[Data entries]
◆ ◆ ◆

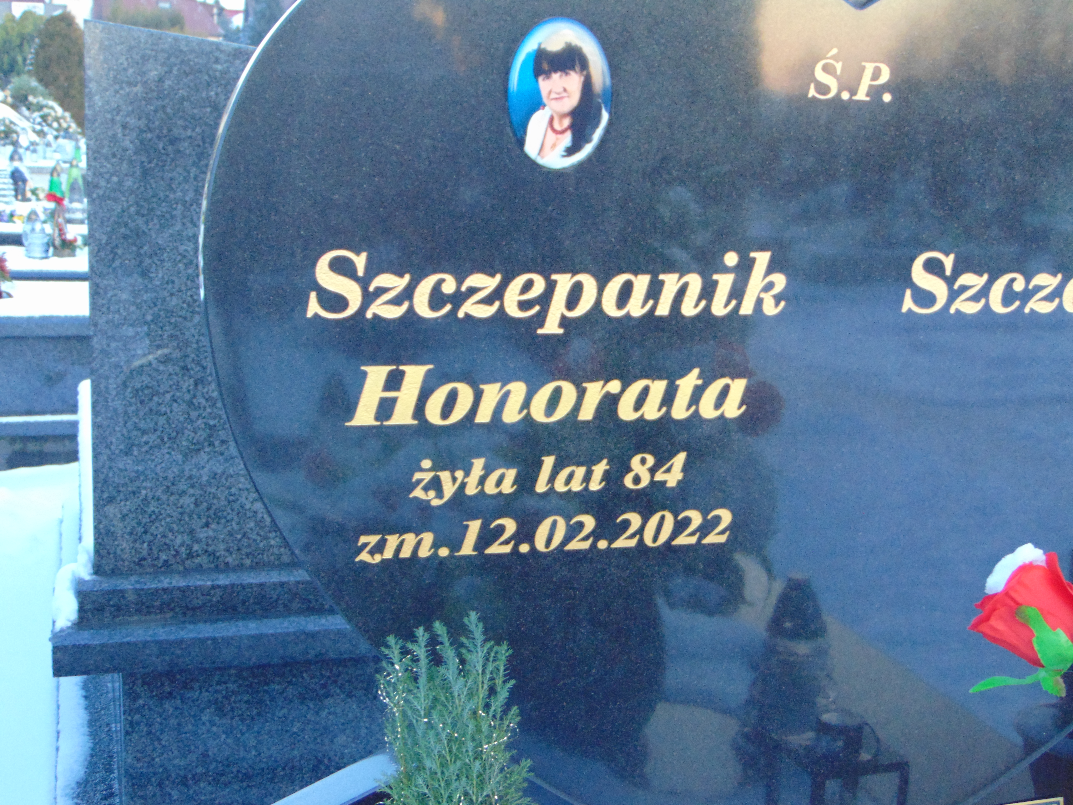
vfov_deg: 29.1
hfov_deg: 38.2
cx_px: 536
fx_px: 1550
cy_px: 402
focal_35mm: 50
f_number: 3.5
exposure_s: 1/60
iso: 400
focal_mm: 9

◆ ◆ ◆

● **WHAT IS BEING ASKED**: Leave every picture out and output the records exactly.

● **RESPONSE AREA**:
vfov_deg: 29.1
hfov_deg: 38.2
cx_px: 536
fx_px: 1550
cy_px: 402
focal_35mm: 50
f_number: 3.5
exposure_s: 1/60
iso: 400
focal_mm: 9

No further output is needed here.